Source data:
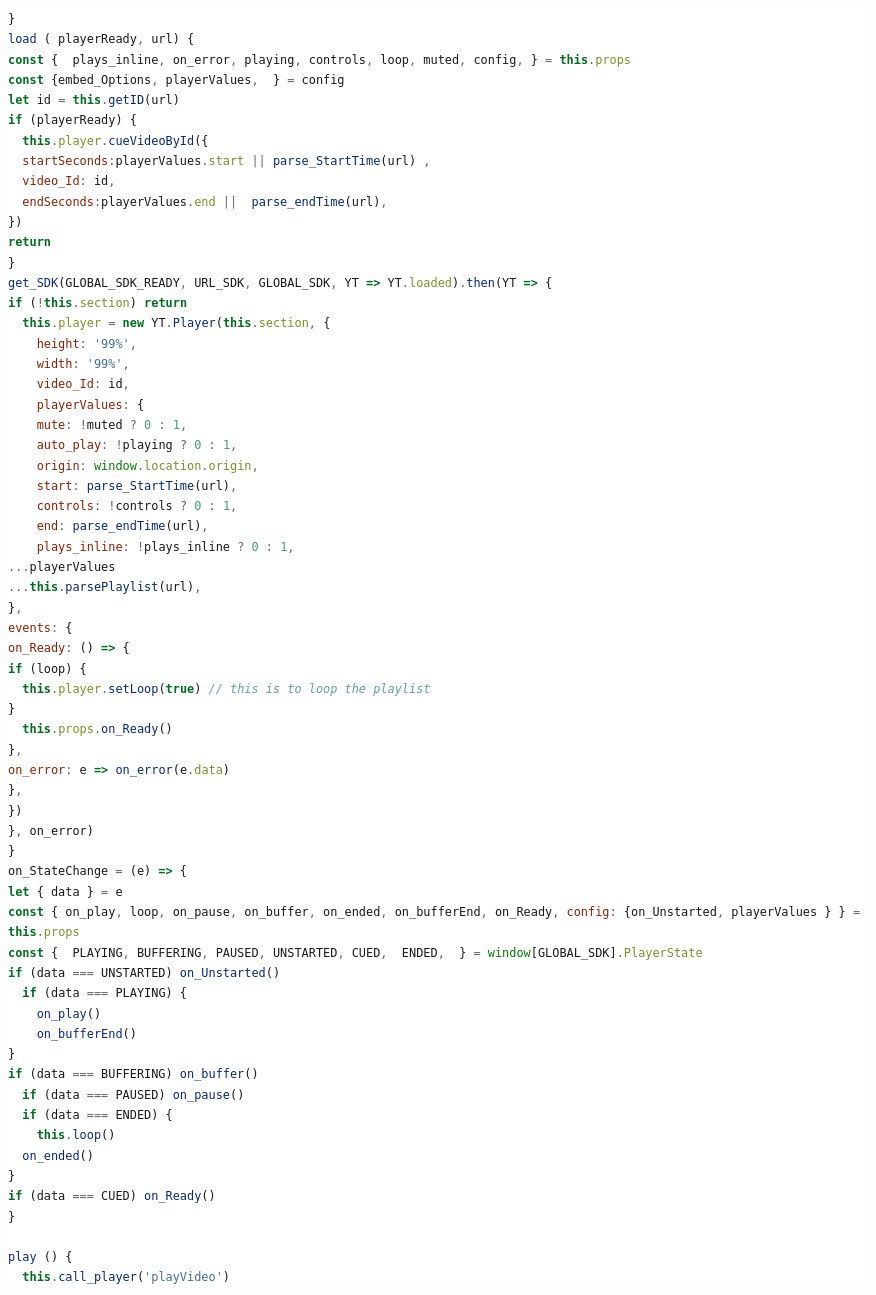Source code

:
 ```JavaScript
}
load ( playerReady, url) {
const {  plays_inline, on_error, playing, controls, loop, muted, config, } = this.props
const {embed_Options, playerValues,  } = config
let id = this.getID(url)
if (playerReady) {
  this.player.cueVideoById({
  startSeconds:playerValues.start || parse_StartTime(url) ,
  video_Id: id,
  endSeconds:playerValues.end ||  parse_endTime(url),
})
return
}
get_SDK(GLOBAL_SDK_READY, URL_SDK, GLOBAL_SDK, YT => YT.loaded).then(YT => {
if (!this.section) return
  this.player = new YT.Player(this.section, {
    height: '99%',
    width: '99%',
    video_Id: id,
    playerValues: {
    mute: !muted ? 0 : 1,
    auto_play: !playing ? 0 : 1,
    origin: window.location.origin,
    start: parse_StartTime(url),
    controls: !controls ? 0 : 1,
    end: parse_endTime(url),
    plays_inline: !plays_inline ? 0 : 1,
...playerValues
...this.parsePlaylist(url),
},
events: {
on_Ready: () => {
if (loop) {
  this.player.setLoop(true) // this is to loop the playlist
}
  this.props.on_Ready()
},
on_error: e => on_error(e.data)
},
})
}, on_error)
}
on_StateChange = (e) => {
let { data } = e
const { on_play, loop, on_pause, on_buffer, on_ended, on_bufferEnd, on_Ready, config: {on_Unstarted, playerValues } } = this.props
const {  PLAYING, BUFFERING, PAUSED, UNSTARTED, CUED,  ENDED,  } = window[GLOBAL_SDK].PlayerState
if (data === UNSTARTED) on_Unstarted()
  if (data === PLAYING) {
    on_play()
    on_bufferEnd()
}
if (data === BUFFERING) on_buffer()
  if (data === PAUSED) on_pause()
  if (data === ENDED) {
    this.loop()
  on_ended()
}
if (data === CUED) on_Ready()
}

play () {
  this.call_player('playVideo')
```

# [Prompt]
Check each line above for the string "PAUSED" and show the ones that have it.

# [Task response]
const {  PLAYING, BUFFERING, PAUSED, UNSTARTED, CUED,  ENDED,  } = window[GLOBAL_SDK].PlayerState
  if (data === PAUSED) on_pause()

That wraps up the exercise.